Carlo Carpi, imprenditore genovese, è stato ospite dei nostri studi.

    Carpi si è fatto conoscere nel Ponente ligure quando è entrato di fatto nel panorama politico locale con la sua candidatura alla carica di sindaco di Imperia, durante la scorsa tornata elettorale.

    Una candidatura che ha destato molto stupore, ma che rientra in un progetto più ampio in vista delle elezioni regionali del 2020. Ieri Carpi si è recato in Comune ad Imperia per effettuare diverse verifiche sulla presentazione delle liste.

    “Dopo aver verificato e trovato alcune anomalie nei verbali dello spoglio, ieri ho constatato diverse problematiche sulla presentazione delle liste.
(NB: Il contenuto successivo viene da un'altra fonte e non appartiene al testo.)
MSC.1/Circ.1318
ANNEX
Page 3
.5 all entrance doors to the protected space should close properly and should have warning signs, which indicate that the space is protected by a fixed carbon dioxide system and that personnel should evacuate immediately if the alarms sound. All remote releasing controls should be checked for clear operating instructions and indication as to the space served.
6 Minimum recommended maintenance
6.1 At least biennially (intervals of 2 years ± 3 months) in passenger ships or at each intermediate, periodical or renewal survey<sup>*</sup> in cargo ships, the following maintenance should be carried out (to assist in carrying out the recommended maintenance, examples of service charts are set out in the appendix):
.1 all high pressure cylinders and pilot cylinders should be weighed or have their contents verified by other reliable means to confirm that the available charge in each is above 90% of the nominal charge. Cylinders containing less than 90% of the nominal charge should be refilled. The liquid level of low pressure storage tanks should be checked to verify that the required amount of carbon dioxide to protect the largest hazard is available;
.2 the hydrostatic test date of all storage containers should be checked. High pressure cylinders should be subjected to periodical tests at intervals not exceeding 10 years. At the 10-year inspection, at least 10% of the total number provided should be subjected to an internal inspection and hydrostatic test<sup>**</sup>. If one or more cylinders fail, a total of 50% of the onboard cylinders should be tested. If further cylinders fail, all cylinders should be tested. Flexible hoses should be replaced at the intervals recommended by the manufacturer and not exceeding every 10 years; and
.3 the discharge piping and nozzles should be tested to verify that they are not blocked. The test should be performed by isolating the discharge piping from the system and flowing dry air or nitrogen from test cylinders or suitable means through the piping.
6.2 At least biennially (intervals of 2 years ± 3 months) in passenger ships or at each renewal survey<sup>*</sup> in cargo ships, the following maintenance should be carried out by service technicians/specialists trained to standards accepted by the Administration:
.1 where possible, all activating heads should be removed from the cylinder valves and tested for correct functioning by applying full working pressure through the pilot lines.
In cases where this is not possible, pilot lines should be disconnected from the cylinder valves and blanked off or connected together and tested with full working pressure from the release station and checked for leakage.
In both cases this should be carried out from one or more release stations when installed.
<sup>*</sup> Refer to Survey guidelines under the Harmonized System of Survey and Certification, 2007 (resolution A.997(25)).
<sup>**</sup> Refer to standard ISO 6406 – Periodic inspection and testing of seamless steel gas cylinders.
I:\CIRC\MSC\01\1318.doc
Problematiche che potrebbero invalidare le elezioni amministrative dello scorso giugno,” spiega Carpi.

    Nello specifico Carpi dichiara: “La lista ‘Alternativa Popolare’ con candidato Sindaco Casano è stata redatta con una modulistica errata rispetto ai dettami del Ministero dell’Interno; sia il PD che la Lega non hanno presentato l’autorizzazione delle proprie segreterie nazionali all’utilizzo del simbolo con autentica notarile. Inoltre sia Claudio Scajola, attuale Sindaco eletto, che tutti i candidati del M5S oltre a buona parte del centro-destra hanno presentato certificazione in originale di iscrizione nelle liste elettorali dei Comuni di residenza mancanti però della dicitura ‘gode dei diritti politici’. Alcune liste, inoltre, non hanno negli atti principali e negli atti separati fatto timbrare l’autenticatore con il sigillo del proprio ufficio di riferimento.”
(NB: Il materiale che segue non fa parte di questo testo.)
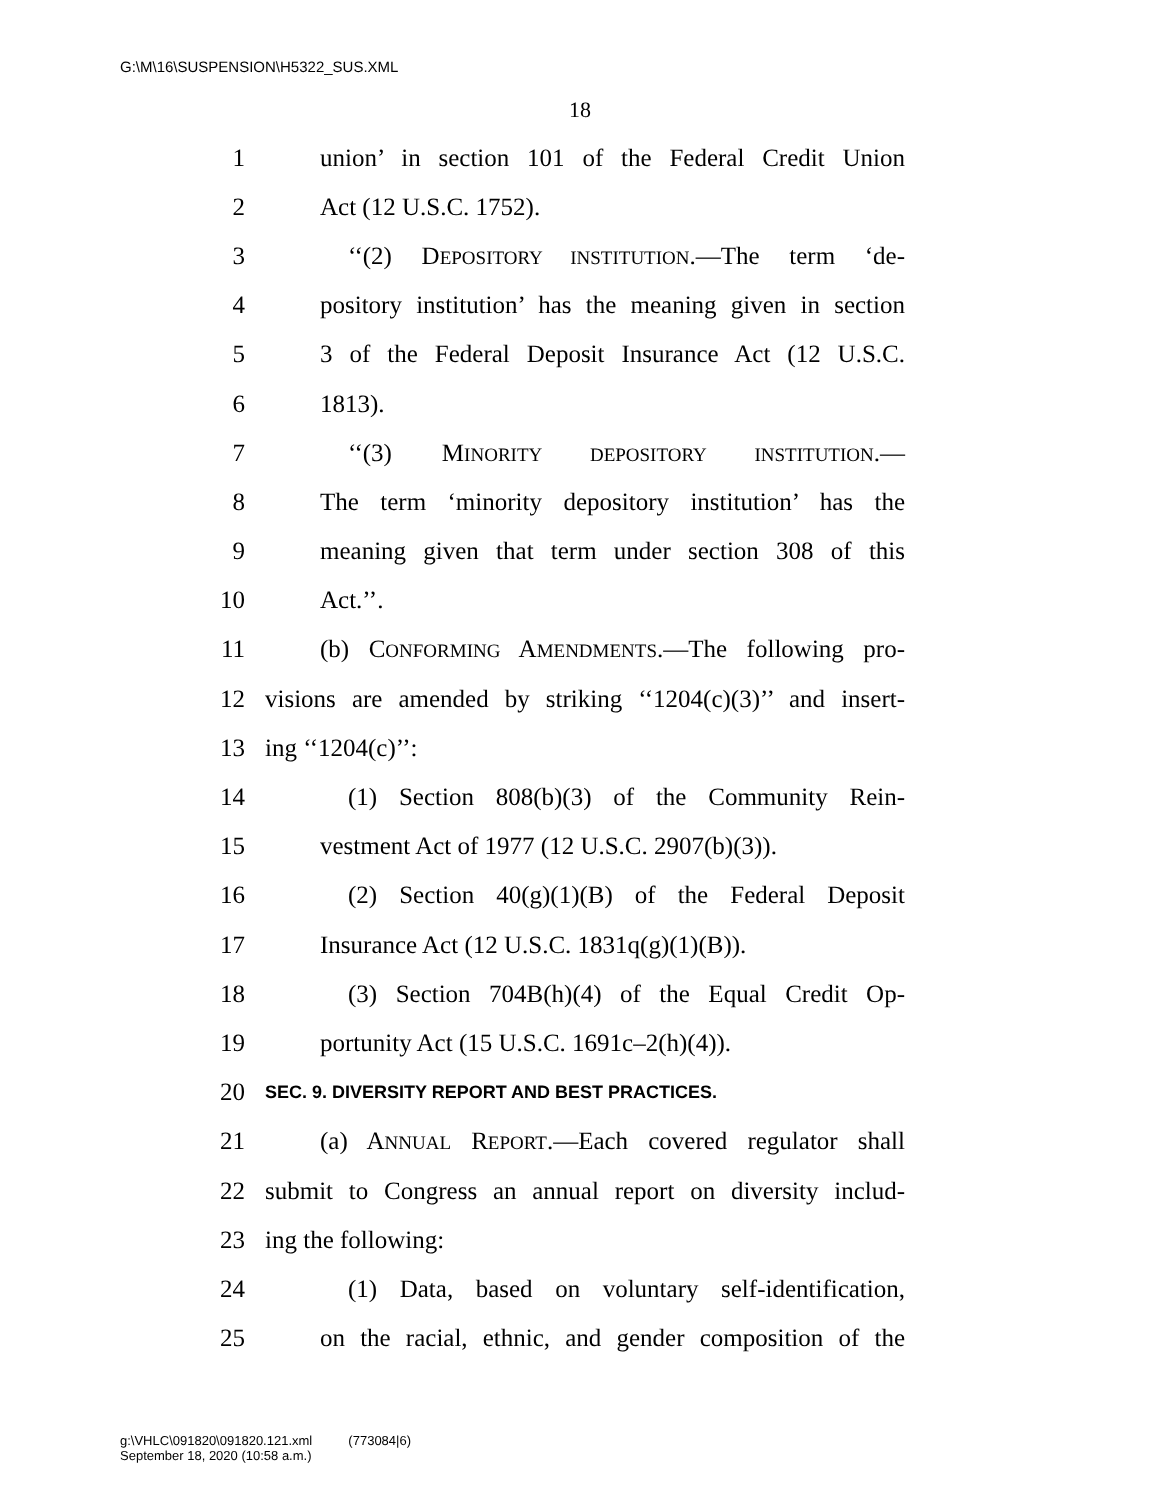G:\M\16\SUSPENSION\H5322_SUS.XML
18
1 union’ in section 101 of the Federal Credit Union
2 Act (12 U.S.C. 1752).
3 ‘‘(2) DEPOSITORY INSTITUTION.—The term ‘de-
4 pository institution’ has the meaning given in section
5 3 of the Federal Deposit Insurance Act (12 U.S.C.
6 1813).
7 ‘‘(3) MINORITY DEPOSITORY INSTITUTION.—
8 The term ‘minority depository institution’ has the
9 meaning given that term under section 308 of this
10 Act.’’.
11 (b) CONFORMING AMENDMENTS.—The following pro-
12 visions are amended by striking ‘‘1204(c)(3)’’ and insert-
13 ing ‘‘1204(c)’’:
14 (1) Section 808(b)(3) of the Community Rein-
15 vestment Act of 1977 (12 U.S.C. 2907(b)(3)).
16 (2) Section 40(g)(1)(B) of the Federal Deposit
17 Insurance Act (12 U.S.C. 1831q(g)(1)(B)).
18 (3) Section 704B(h)(4) of the Equal Credit Op-
19 portunity Act (15 U.S.C. 1691c–2(h)(4)).
20 SEC. 9. DIVERSITY REPORT AND BEST PRACTICES.
21 (a) ANNUAL REPORT.—Each covered regulator shall
22 submit to Congress an annual report on diversity includ-
23 ing the following:
24 (1) Data, based on voluntary self-identification,
25 on the racial, ethnic, and gender composition of the
g:\VHLC\091820\091820.121.xml (773084|6)
September 18, 2020 (10:58 a.m.)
    Carpi sta ora valutando la possibilità di impugnare la questione al Tar: “Un ricorso prevede una spesa troppo onerosa per un unico cittadino. Dico subito che sono disposto a farmi carico di una spesa di 2-3 mila euro, ma sono necessari almeno 10 mila euro. Verificherò la disponibilità degli altri candidati sindaco a contribuire e portare avanti la questione.”

    In queste settimane Carpi sta lavorando per creare una lista in vista delle elezioni amministrative a Sanremo nel 2019: “Sto cercando un candidato sindaco e dei candidati al consiglio che siano di Sanremo. Io terrò un ruolo da regista mettendo a disposizione le mie capacità organizzative.”

    Continua così il suo progetto per creare una rete a livello regionale: “Vorrei creare, contro i precipitati nazionali della politica, un movimento civico che possa valorizzare le esigenze del territorio, ma che vada oltre le piccole questioni come la sistemazione delle strade. Voglio creare un’alternativa a Giovanni Toti, che si è reso protettore di quel sistema economico che ruotava, antecedentemente, con il mondo di centrosinistra, e un’alternativa a quelle figure notabili del Ponente ligure come Claudio Scajola.”